Jennifer Reisch, Bojorquez’s attorney, announced the settlement Wednesday. Because the settlement is confidential, she said she could offer few details beyond the fact that ABM would open itself up to outside review.

“I hope it encourages other women to speak out,” she said at a public screening of the “Rape on the Night Shift” documentary Wednesday night. Reisch also said the settlement “speaks volumes” on the impact of the reporting project.

At the event, Bojorquez told a crowd that she spoke up so that other women wouldn’t have to endure what she did. Money won’t make things easier for her, she said. Bojorquez said the attack still feels like it happened yesterday.

“This doesn’t go away, from day to night,” she said.

Company officials didn’t immediately respond to a request for comment.

The Rape on the Night Shift investigation found that night shift janitors are easy targets for sexual abuse. They work alone, in empty buildings, late at night. On the occasions that women did come forward to report abuse, many said their employers turned a blind eye or retaliated.

The project uncovered accusations of abuse at companies large and small. ABM is the largest and most sophisticated. Unlike many fly-by-night operations, it has a paper trail. It also has deep enough pockets to offer victims recourse. The company has said its policies for sexual abuse are the gold standard in the industry.

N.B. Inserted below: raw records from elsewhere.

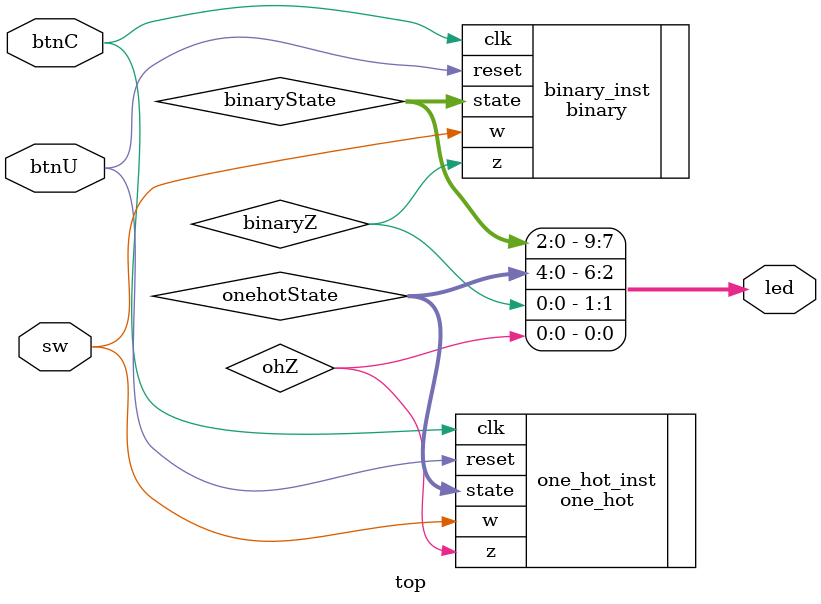
<source format=v>
module top(
    input sw, // w
    output [9:0] led, // see IO table
    input btnC, // clk
    input btnU // reset
);

    wire ohZ, binaryZ;
    wire [4:0] onehotState;
    wire [2:0] binaryState;

    one_hot one_hot_inst(
        .w(sw),
        .clk(btnC),
        .reset(btnU),
        .z(ohZ),
        .state(onehotState)
    );
 
    binary binary_inst(
        .w(sw),
        .clk(btnC),
        .reset(btnU),
        .z(binaryZ),
        .state(binaryState)
    );
    
    assign led[0] = ohZ;
    assign led[1] = binaryZ;
    assign led[6:2] = onehotState;
    assign led[9:7] = binaryState;

endmodule
</source>
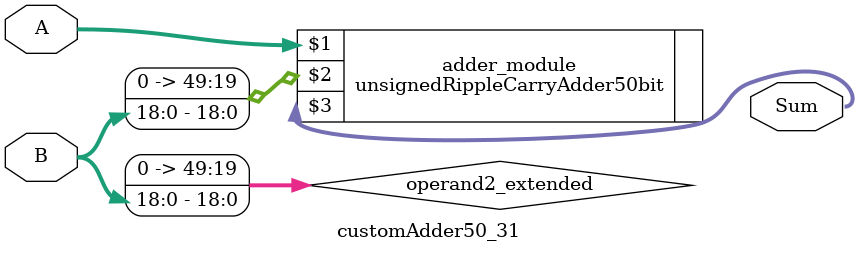
<source format=v>
module customAdder50_31(
                        input [49 : 0] A,
                        input [18 : 0] B,
                        
                        output [50 : 0] Sum
                );

        wire [49 : 0] operand2_extended;
        
        assign operand2_extended =  {31'b0, B};
        
        unsignedRippleCarryAdder50bit adder_module(
            A,
            operand2_extended,
            Sum
        );
        
        endmodule
        
</source>
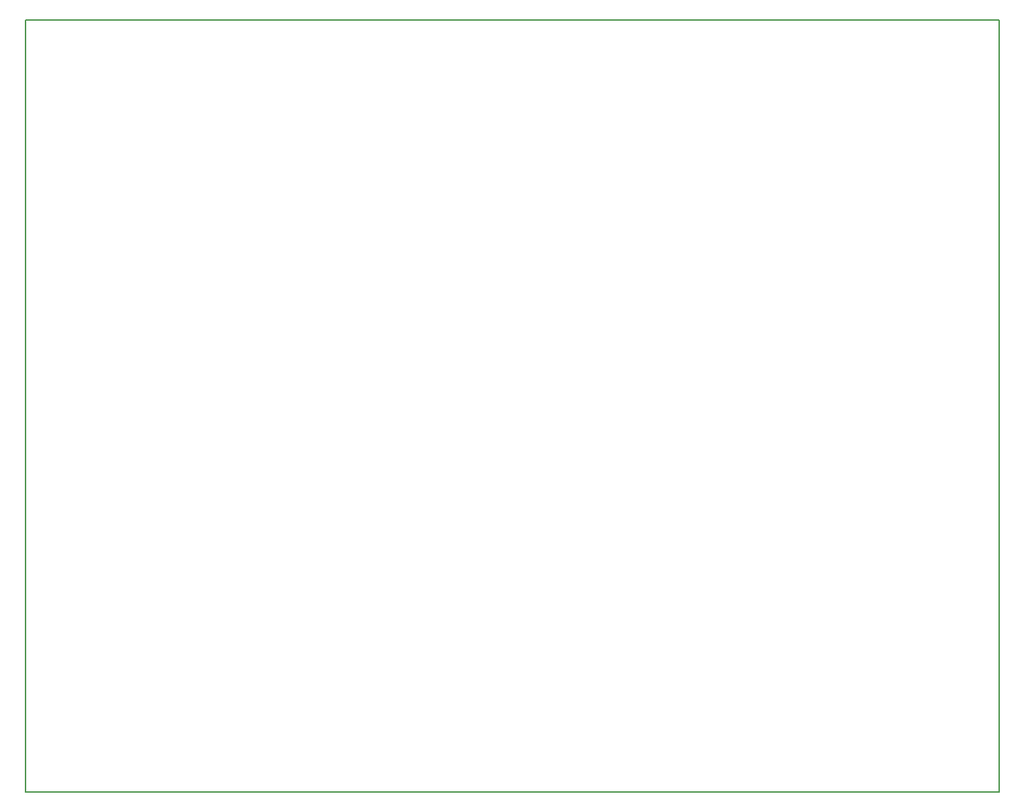
<source format=gm1>
G04 MADE WITH FRITZING*
G04 WWW.FRITZING.ORG*
G04 DOUBLE SIDED*
G04 HOLES PLATED*
G04 CONTOUR ON CENTER OF CONTOUR VECTOR*
%ASAXBY*%
%FSLAX23Y23*%
%MOIN*%
%OFA0B0*%
%SFA1.0B1.0*%
%ADD10R,4.712650X3.738120*%
%ADD11C,0.008000*%
%ADD10C,0.008*%
%LNCONTOUR*%
G90*
G70*
G54D10*
G54D11*
X4Y3734D02*
X4709Y3734D01*
X4709Y4D01*
X4Y4D01*
X4Y3734D01*
D02*
G04 End of contour*
M02*
</source>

At the Wednesday event, Bill Tamayo, director of the San Francisco office of the U.S. Equal Employment Opportunity Commission, said Rape on the Night Shift – and the project that preceded it, Rape in the Fields, which addressed farmworker abuse – have given local law enforcement agencies a better appreciation that sexual abuse is a workplace violence issue.

“More police are looking at this and making arrests,” he said.